Correspondence: Hongwei Li, Cardiovascular Center, Beijing Friendship Hospital, Capital Medical University, Beijing 100050, China. Tel.: 0086 10 63139780; Fax: 0086 10 63138019; E-mail:



Recent studies have shown that an elevated 1-h postload plasma glucose (1hPG) is able to identify subjects with normal glucose tolerance (NGT) at high risk for future type 2 diabetes and atherosclerotic cardiovascular disease. However, clinical studies about the characteristics of coronary heart disease (CHD) patients with elevated 1hPG are lacking. The aim of this study was to analyse the 1hPG level in CHD patients with NGT.


A total of 204 CHD patients with NGT were recruited. Subjects underwent an oral glucose tolerance test, echocardiography and coronary angiography. Demographic data were recorded and blood samples obtained.
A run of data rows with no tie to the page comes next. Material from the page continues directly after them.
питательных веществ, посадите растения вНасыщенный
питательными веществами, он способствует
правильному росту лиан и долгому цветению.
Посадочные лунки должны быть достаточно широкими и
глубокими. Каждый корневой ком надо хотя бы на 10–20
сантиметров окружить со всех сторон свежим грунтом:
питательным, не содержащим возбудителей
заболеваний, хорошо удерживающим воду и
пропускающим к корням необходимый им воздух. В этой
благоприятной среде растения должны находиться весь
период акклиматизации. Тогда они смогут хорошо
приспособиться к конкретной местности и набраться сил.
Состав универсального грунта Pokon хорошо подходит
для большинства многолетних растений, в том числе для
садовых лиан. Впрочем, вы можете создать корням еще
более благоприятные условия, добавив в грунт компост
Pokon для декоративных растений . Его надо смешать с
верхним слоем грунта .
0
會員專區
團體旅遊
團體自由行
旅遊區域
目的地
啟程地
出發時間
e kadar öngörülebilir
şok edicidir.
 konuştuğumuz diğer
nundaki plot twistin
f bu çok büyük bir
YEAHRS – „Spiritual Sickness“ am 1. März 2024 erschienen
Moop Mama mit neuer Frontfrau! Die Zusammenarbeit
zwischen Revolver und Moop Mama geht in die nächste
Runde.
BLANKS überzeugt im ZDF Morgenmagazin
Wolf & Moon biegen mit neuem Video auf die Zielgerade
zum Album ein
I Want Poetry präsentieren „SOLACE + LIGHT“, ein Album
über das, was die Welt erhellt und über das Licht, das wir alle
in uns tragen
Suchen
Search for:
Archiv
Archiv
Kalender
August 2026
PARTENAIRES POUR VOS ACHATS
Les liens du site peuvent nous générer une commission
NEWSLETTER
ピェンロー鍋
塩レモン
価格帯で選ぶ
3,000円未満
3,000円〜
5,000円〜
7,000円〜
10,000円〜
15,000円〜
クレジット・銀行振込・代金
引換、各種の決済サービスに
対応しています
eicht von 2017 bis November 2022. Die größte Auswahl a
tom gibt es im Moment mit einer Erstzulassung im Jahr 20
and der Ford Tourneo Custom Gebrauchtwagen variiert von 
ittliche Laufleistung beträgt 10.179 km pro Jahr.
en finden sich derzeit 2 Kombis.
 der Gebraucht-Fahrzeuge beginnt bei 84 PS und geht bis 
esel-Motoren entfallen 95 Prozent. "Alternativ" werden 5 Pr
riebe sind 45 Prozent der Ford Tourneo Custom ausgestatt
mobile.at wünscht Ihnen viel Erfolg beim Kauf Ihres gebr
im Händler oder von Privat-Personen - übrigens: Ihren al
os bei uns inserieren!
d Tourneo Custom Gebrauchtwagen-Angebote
According to the 1hPG cut-off point of 8·6 mm, patients were divided into two groups: 1hPG ≥ 8·6 mm (n = 65) and 1hPG < 8·6 mm (n = 139).


Compared with the 1hPG < 8·6 mm group, subjects with 1hPG ≥ 8·6 mm had a worse metabolic profile, exhibiting significantly higher body mass index, systolic blood pressure, triglyceride level and lower HDL-cholesterol level. Plasma high-sensitivity CRP (hsCRP) levels were higher in the 1hPG ≥ 8·6 mm group than in the 1hPG < 8·6 mm group. Coronary angiography revealed that single-vessel changes were more frequent in the 1hPG < 8·6 mm group, but there were no significant differences in the Gensini score.


Patients with CHD with 1hPG ≥ 8·6 mm have a worse metabolic profile, higher levels of hsCRP and multi-vessel coronary atherosclerosis. These findings suggest that, in patients with CHD, elevated 1hPG increases coronary risk factors and may be a marker for early-stage glucose intolerance.